Of the yeast species isolated from the root canals, R. mucilaginosa (4/8) and C. albicans (3/8) were almost equally prevalent, whilst C. sake (1/8) was recovered as a single strain from only one tooth (patient 3). The isolation of Rhodotorula species from three root canals and the saliva of two patients (patients 1 and 5) was unusual, because its presence in root canals has not been reported previously.

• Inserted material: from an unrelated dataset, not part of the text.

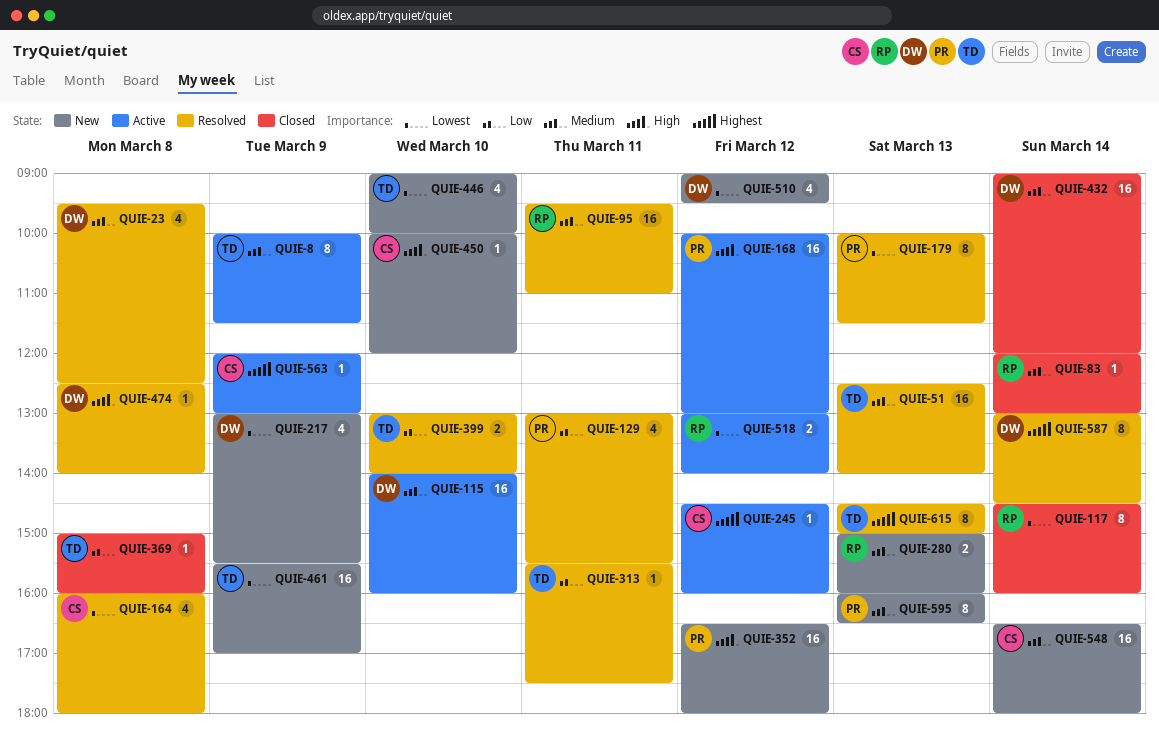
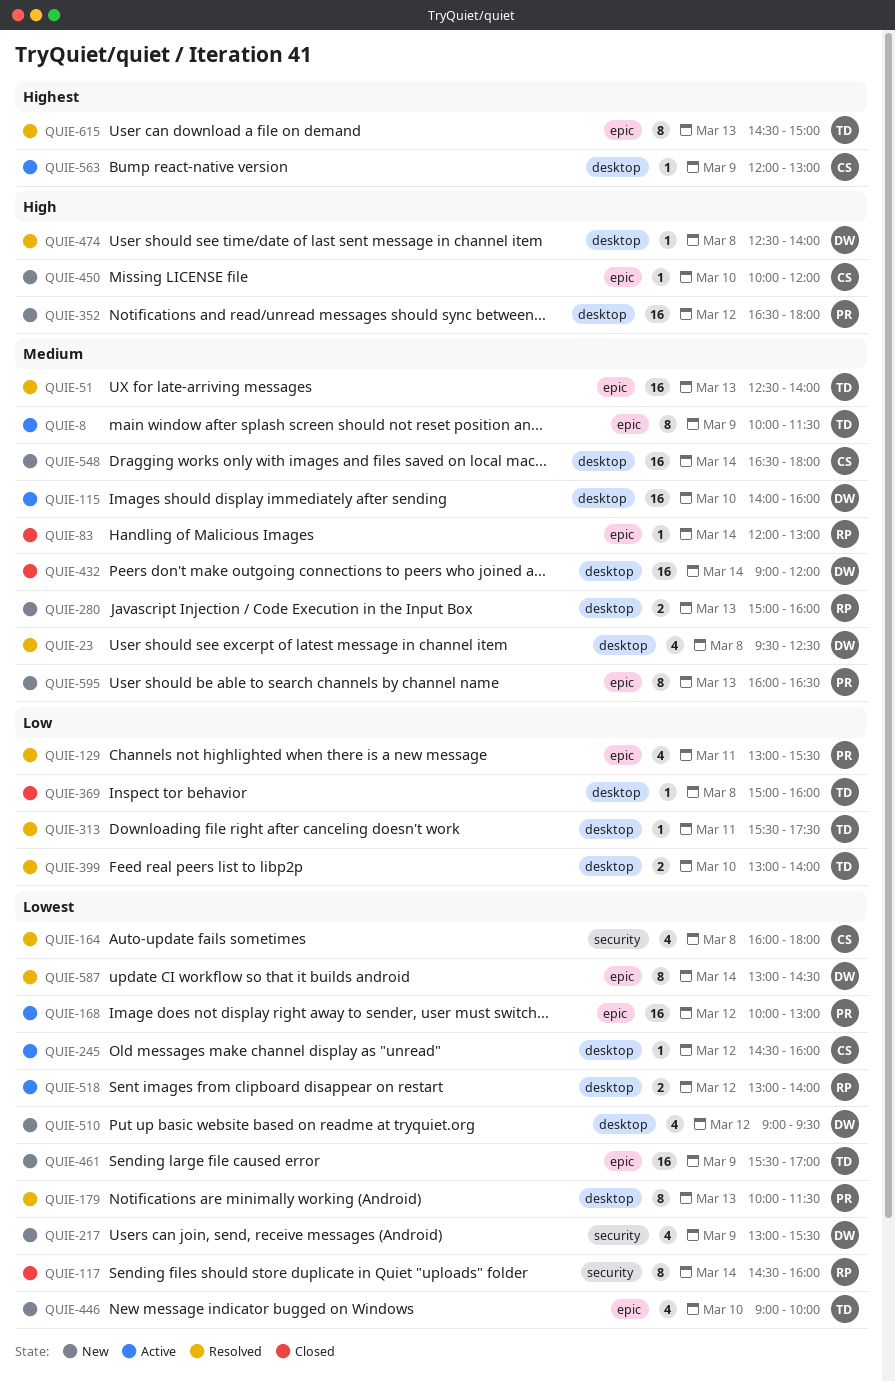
QUIE-95: present -> none
QUIE-168, priority: High -> Lowest
QUIE-245, priority: Highest -> Lowest
QUIE-587, priority: Highest -> Lowest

Yeasts were shown to be more prevalent in previously treated (16%) than untreated (5.7%) canals; in either case, they were strongly associated with their presence in saliva (odds ratio = 13.8, P = 0.021, 95% CI = 1.5–129.9). Although the number of yeast-positive samples is small, the small P-value indicates that the detected difference is likely to be real, whilst the wide confidence interval suggests that the true magnitude of this difference is difficult to estimate with precision. The yeasts may have invaded root canals during initial treatment via leaking restorations or by colonization of dentinal tubules. Once Candida species enter the root canal, they may further penetrate into root canal dentinal tubules by adoption of a range of growth patterns (blastospores and hyphae) and interact with other microorganisms to form a complex biofilm (Bagg & Silverwood 1986, Jenkinson et al. 1990, Qen et al. 1997, 1999). Fungi, unlike most bacteria, are highly resistant to routine root canal irrigants such as sodium hypochlorite (Qen et al. 1999, Waltimo et al. 1999) and medication (calcium hydroxide) (Waltimo et al. 1999). The antifungal effect of sodium hypochlorite may be further hindered by the presence of a smear layer (Qen et al. 1999). Mechanical instrumentation of canals may help to disrupt and expose biofilm organisms to irrigating solutions but at the same time may produce a smear layer that may enhance the growth of surviving yeast cells. On the basis of this, a case could be made for ethylenediaminetetraacetic acid (EDTA) irrigation to remove the smear layer and perhaps an antifungal medicament for recalcitrant cases. Furthermore, EDTA has been shown to have a potent antifungal effect (Qen et al. 2000), possibly due to its ability to chelate calcium ions which have a critical role in morphogenesis and pathogenicity of C. albicans.
The role of yeasts in root canal infection and periapical disease is still poorly understood and warrants further investigation.